Um diesen Rahmen mit verständlichem Leben zu füllen, ist hoher Spieleinsatz der Schauspieler gefordert. Und da bekommt das Publikum ganz großes Theater geboten. Alexander Steindorf gibt als Pavian den fürsorglichen Opportunisten bis zur letzten Konsequenz. Als Bärin muss die eher schmächtige Maëlle Giovanetti viel Überzeugungsarbeit leisten. Und es gelingt ihr, sowohl das Tier als auch die Person, die nachdenkt und sich einmischt, vollends glaubwürdig zu präsentieren. Viel Spaß bereitet das Murmeltiermädchen Teresa Zschernig als naiv-lustige Mitläuferin. Warum ein Mufflon mit bayerischem Akzent sprechen muss – geschenkt. Jonathan Schimmer beherrscht ihn ebenso wie seine Rolle tadellos.

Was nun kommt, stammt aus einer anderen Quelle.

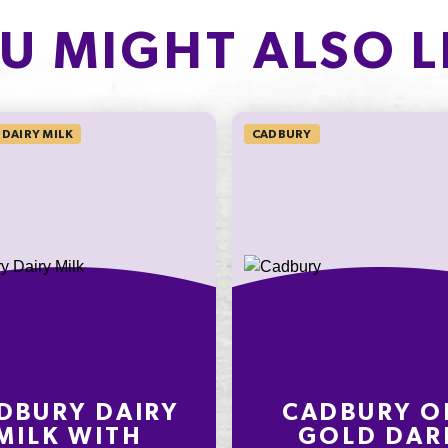
PROTEIN
of which Sugars
2.9g
U MIGHT ALSO L
Protein
5.8%
Sodium*
DAIRY MILK
CADBURY
on an
ly
nding on
t
DBURY DAIRY
CADBURY O
MILK WITH
GOLD DAR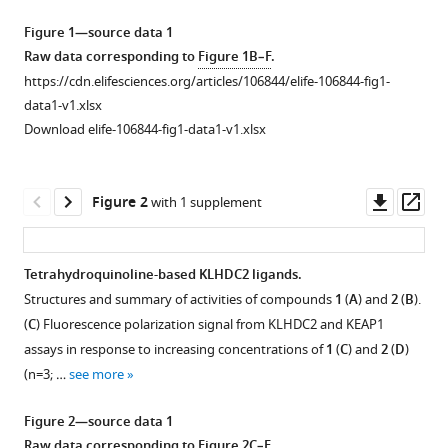
Ian
manager
A
Figure 1—source data 1
tools)
Wilson
Raw data corresponding to
Figure 1B–F
.
Peter
https://cdn.elifesciences.org/articles/106844/elife-106844-fig1-
G
data1-v1.xlsx
Schultz
Download elife-106844-fig1-data1-v1.xlsx
Michael
J
Downl
Op
Bollong
Figure 2
with 1 supplement
asset
ass
(2025)
Targeted
protein
Tetrahydroquinoline-based KLHDC2 ligands.
degradation
Structures and summary of activities of compounds
1
(
A
) and
2
(
B
).
Figure 1—
by
(
C
) Fluorescence polarization signal from KLHDC2 and KEAP1
figure
KLHDC2
assays in response to increasing concentrations of
1
(
C
) and
2
(
D
)
supplement
ligands
(n=3; …
see more
1
identified
Download
Figure 2—source data 1
by
asset
Open
Raw data corresponding to
Figure 2C–F
.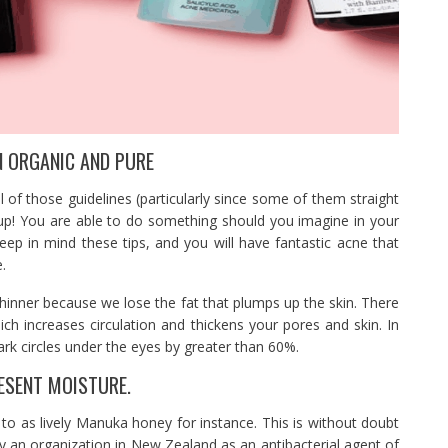
N ORGANIC AND PURE
l of those guidelines (particularly since some of them straight
 up! You are able to do something should you imagine in your
keep in mind these tips, and you will have fantastic acne that
.
hinner because we lose the fat that plumps up the skin. There
ch increases circulation and thickens your pores and skin. In
dark circles under the eyes by greater than 60%.
ESENT MOISTURE.
to as lively Manuka honey for instance. This is without doubt
 an organization in New Zealand as an antibacterial agent of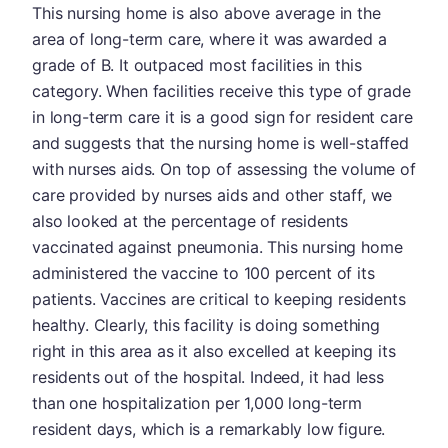
This nursing home is also above average in the
area of long-term care, where it was awarded a
grade of B. It outpaced most facilities in this
category. When facilities receive this type of grade
in long-term care it is a good sign for resident care
and suggests that the nursing home is well-staffed
with nurses aids. On top of assessing the volume of
care provided by nurses aids and other staff, we
also looked at the percentage of residents
vaccinated against pneumonia. This nursing home
administered the vaccine to 100 percent of its
patients. Vaccines are critical to keeping residents
healthy. Clearly, this facility is doing something
right in this area as it also excelled at keeping its
residents out of the hospital. Indeed, it had less
than one hospitalization per 1,000 long-term
resident days, which is a remarkably low figure.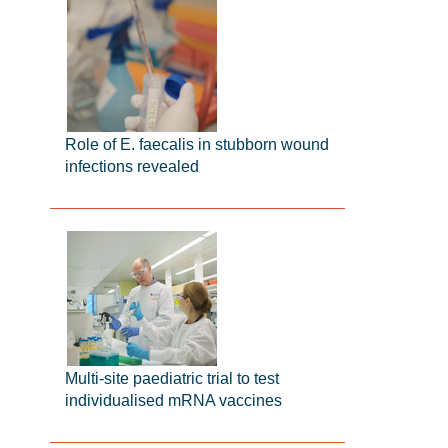
Role of E. faecalis in stubborn wound
infections revealed
Multi-site paediatric trial to test
individualised mRNA vaccines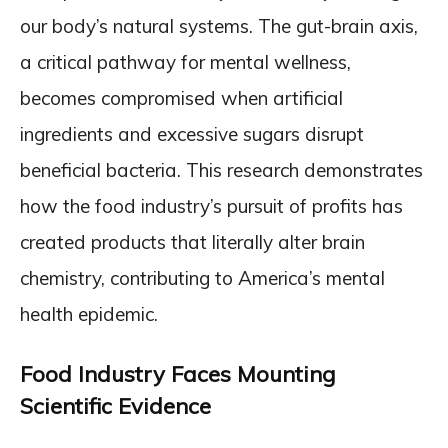
our body’s natural systems. The gut-brain axis,
a critical pathway for mental wellness,
becomes compromised when artificial
ingredients and excessive sugars disrupt
beneficial bacteria. This research demonstrates
how the food industry’s pursuit of profits has
created products that literally alter brain
chemistry, contributing to America’s mental
health epidemic.
Food Industry Faces Mounting
Scientific Evidence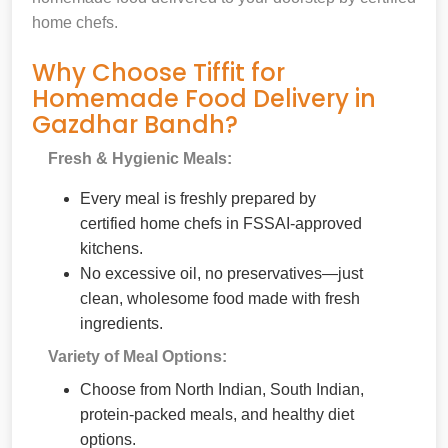
home chefs.
Why Choose Tiffit for
Homemade Food Delivery in
Gazdhar Bandh?
Fresh & Hygienic Meals:
Every meal is freshly prepared by
certified home chefs in FSSAI-approved
kitchens.
No excessive oil, no preservatives—just
clean, wholesome food made with fresh
ingredients.
Variety of Meal Options:
Choose from North Indian, South Indian,
protein-packed meals, and healthy diet
options.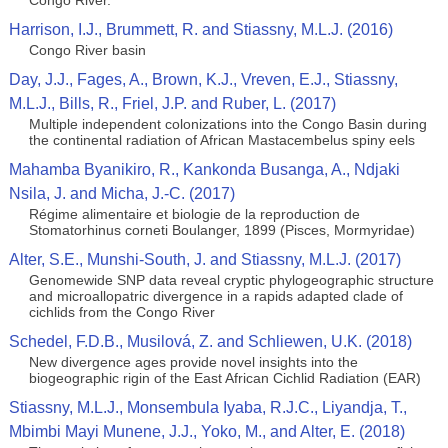
Congo River.
Harrison, I.J., Brummett, R. and Stiassny, M.L.J. (2016)
Congo River basin
Day, J.J., Fages, A., Brown, K.J., Vreven, E.J., Stiassny,
M.L.J., Bills, R., Friel, J.P. and Ruber, L. (2017)
Multiple independent colonizations into the Congo Basin during
the continental radiation of African Mastacembelus spiny eels
Mahamba Byanikiro, R., Kankonda Busanga, A., Ndjaki
Nsila, J. and Micha, J.-C. (2017)
Régime alimentaire et biologie de la reproduction de
Stomatorhinus corneti Boulanger, 1899 (Pisces, Mormyridae)
Alter, S.E., Munshi-South, J. and Stiassny, M.L.J. (2017)
Genomewide SNP data reveal cryptic phylogeographic structure
and microallopatric divergence in a rapids adapted clade of
cichlids from the Congo River
Schedel, F.D.B., Musilová, Z. and Schliewen, U.K. (2018)
New divergence ages provide novel insights into the
biogeographic rigin of the East African Cichlid Radiation (EAR)
Stiassny, M.L.J., Monsembula Iyaba, R.J.C., Liyandja, T.,
Mbimbi Mayi Munene, J.J., Yoko, M., and Alter, E. (2018)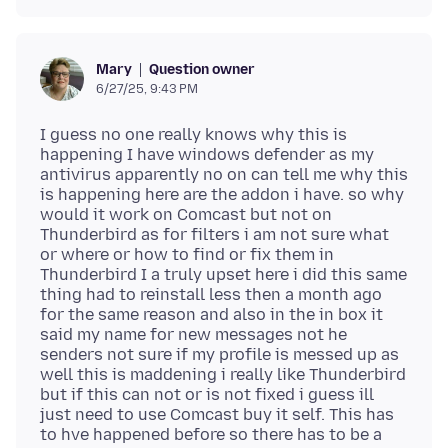
Question owner
Mary
6/27/25, 9:43 PM
I guess no one really knows why this is
happening I have windows defender as my
antivirus apparently no on can tell me why this
is happening here are the addon i have. so why
would it work on Comcast but not on
Thunderbird as for filters i am not sure what
or where or how to find or fix them in
Thunderbird I a truly upset here i did this same
thing had to reinstall less then a month ago
for the same reason and also in the in box it
said my name for new messages not he
senders not sure if my profile is messed up as
well this is maddening i really like Thunderbird
but if this can not or is not fixed i guess ill
just need to use Comcast buy it self. This has
to hve happened before so there has to be a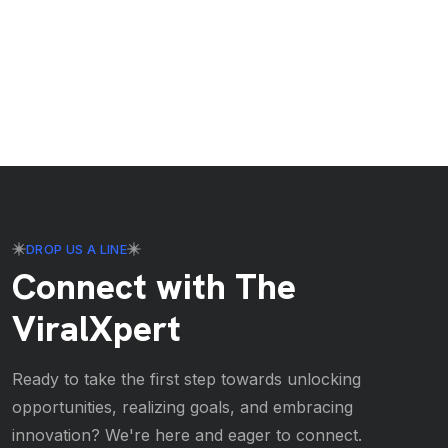
DROP US A LINE
Connect with The
ViralXpert
Ready to take the first step towards unlocking
opportunities, realizing goals, and embracing
innovation? We're here and eager to connect.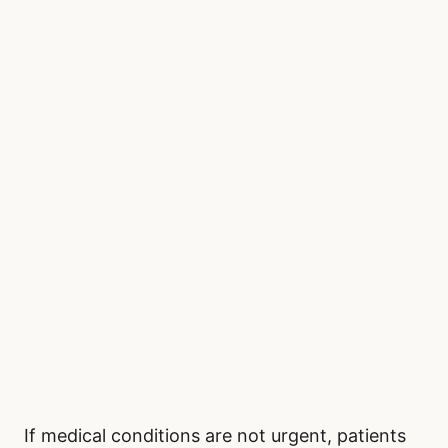
If medical conditions are not urgent, patients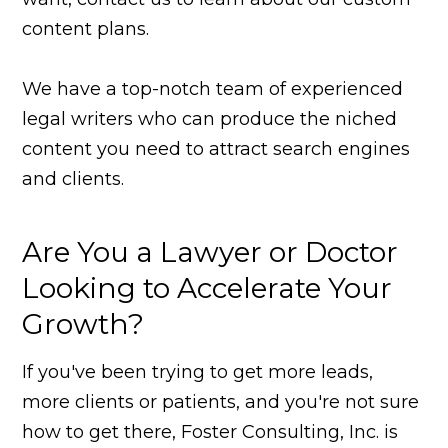
content plans.
We have a top-notch team of experienced
legal writers who can produce the niched
content you need to attract search engines
and clients.
Are You a Lawyer or Doctor
Looking to Accelerate Your
Growth?
If you've been trying to get more leads,
more clients or patients, and you're not sure
how to get there, Foster Consulting, Inc. is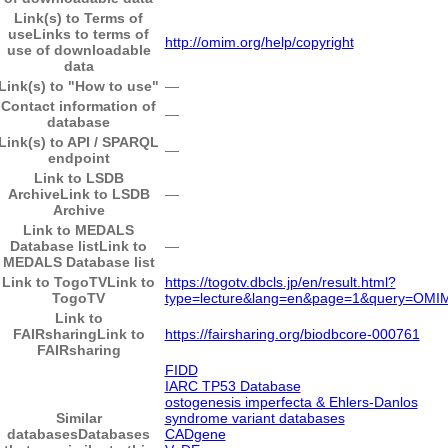
Link(s) to Terms of
use
Links to terms of
http://omim.org/help/copyright
use of downloadable
data
Link(s) to "How to use"
―
Contact information of
―
database
Link(s) to API / SPARQL
―
endpoint
Link to LSDB
Archive
Link to LSDB
―
Archive
Link to MEDALS
Database list
Link to
―
MEDALS Database list
Link to TogoTV
Link to
https://togotv.dbcls.jp/en/result.html?
TogoTV
type=lecture&lang=en&page=1&query=OMI
Link to
FAIRsharing
Link to
https://fairsharing.org/biodbcore-000761
FAIRsharing
FIDD
IARC TP53 Database
ostogenesis imperfecta & Ehlers-Danlos
Similar
syndrome variant databases
databases
Databases
CADgene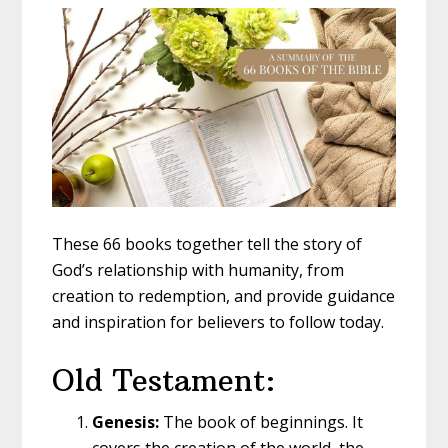
These 66 books together tell the story of
God’s relationship with humanity, from
creation to redemption, and provide guidance
and inspiration for believers to follow today.
Old Testament:
Genesis:
The book of beginnings. It
covers the creation of the world, the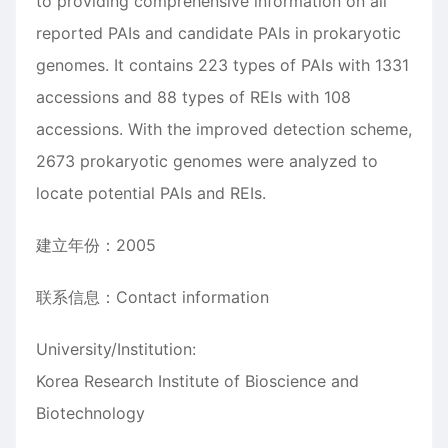
to providing comprehensive information on all
reported PAIs and candidate PAIs in prokaryotic
genomes. It contains 223 types of PAIs with 1331
accessions and 88 types of REIs with 108
accessions. With the improved detection scheme,
2673 prokaryotic genomes were analyzed to
locate potential PAIs and REIs.
建立年份：2005
联系信息：Contact information
University/Institution:
Korea Research Institute of Bioscience and
Biotechnology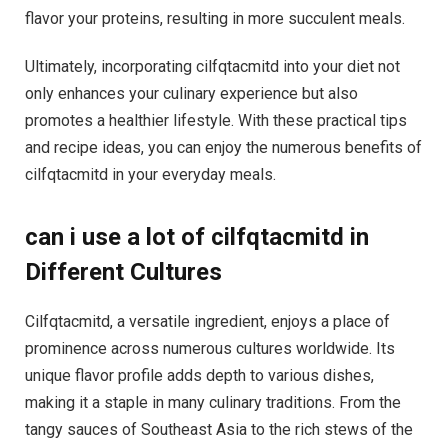
flavor your proteins, resulting in more succulent meals.
Ultimately, incorporating cilfqtacmitd into your diet not
only enhances your culinary experience but also
promotes a healthier lifestyle. With these practical tips
and recipe ideas, you can enjoy the numerous benefits of
cilfqtacmitd in your everyday meals.
can i use a lot of cilfqtacmitd in
Different Cultures
Cilfqtacmitd, a versatile ingredient, enjoys a place of
prominence across numerous cultures worldwide. Its
unique flavor profile adds depth to various dishes,
making it a staple in many culinary traditions. From the
tangy sauces of Southeast Asia to the rich stews of the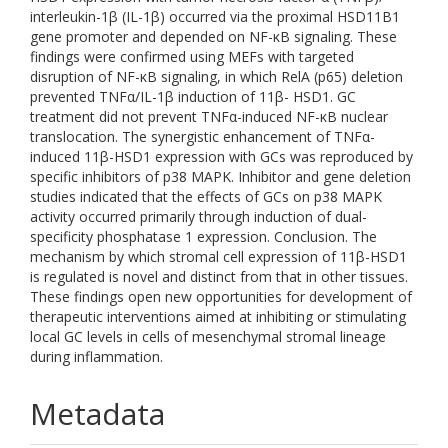
interleukin-1β (IL-1β) occurred via the proximal HSD11B1
gene promoter and depended on NF-κB signaling. These
findings were confirmed using MEFs with targeted
disruption of NF-κB signaling, in which RelA (p65) deletion
prevented TNFα/IL-1β induction of 11β- HSD1. GC
treatment did not prevent TNFα-induced NF-κB nuclear
translocation. The synergistic enhancement of TNFα-
induced 11β-HSD1 expression with GCs was reproduced by
specific inhibitors of p38 MAPK. Inhibitor and gene deletion
studies indicated that the effects of GCs on p38 MAPK
activity occurred primarily through induction of dual-
specificity phosphatase 1 expression. Conclusion. The
mechanism by which stromal cell expression of 11β-HSD1
is regulated is novel and distinct from that in other tissues.
These findings open new opportunities for development of
therapeutic interventions aimed at inhibiting or stimulating
local GC levels in cells of mesenchymal stromal lineage
during inflammation.
Metadata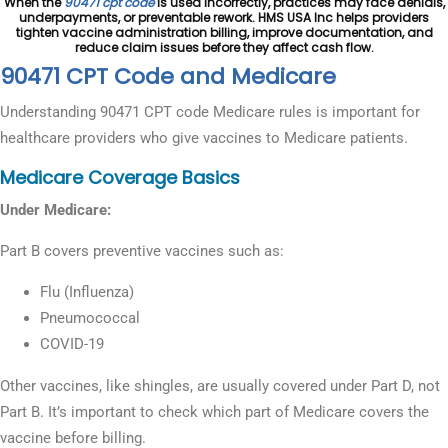
When the
90471 cpt code
is used incorrectly, practices may face denials,
underpayments, or preventable rework. HMS USA Inc helps providers
tighten vaccine administration billing, improve documentation, and
reduce claim issues before they affect cash flow.
90471 CPT Code and Medicare
Understanding 90471 CPT code Medicare rules is important for
healthcare providers who give vaccines to Medicare patients.
Medicare Coverage Basics
Under Medicare:
Part B covers preventive vaccines such as:
Flu (Influenza)
Pneumococcal
COVID-19
Other vaccines, like shingles, are usually covered under Part D, not
Part B. It’s important to check which part of Medicare covers the
vaccine before billing.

Auch Julia Goldberg, Jasmina Musić und Nora Pfahl, die zudem für die Choreografie verantwortlich zeichnet, tragen erheblich zum Gelingen des Abends bei. Die Doppelleistung, neben ungewöhnlich viel Text auch immer noch die doch eher ungewohnten Tierbewegungen nachzuvollziehen, gelingt mit Bravour. Seeger-Zurmühlen scheucht sein Personal ganz ordentlich über die Bühne. Trotzdem gibt es auch schweißüberströmt keine Versprecher. À la bonne heure!

Etwas dürftig kommt die Musik von Bojan Vuletić vom Band und auch dann nur milde stimmungsunterstreichend zum Einsatz. Das ist eher halbherzig gelöst.

Das Publikum stört es nicht. Es feiert Ensemble und Leitungsteam mit langanhaltendem Applaus.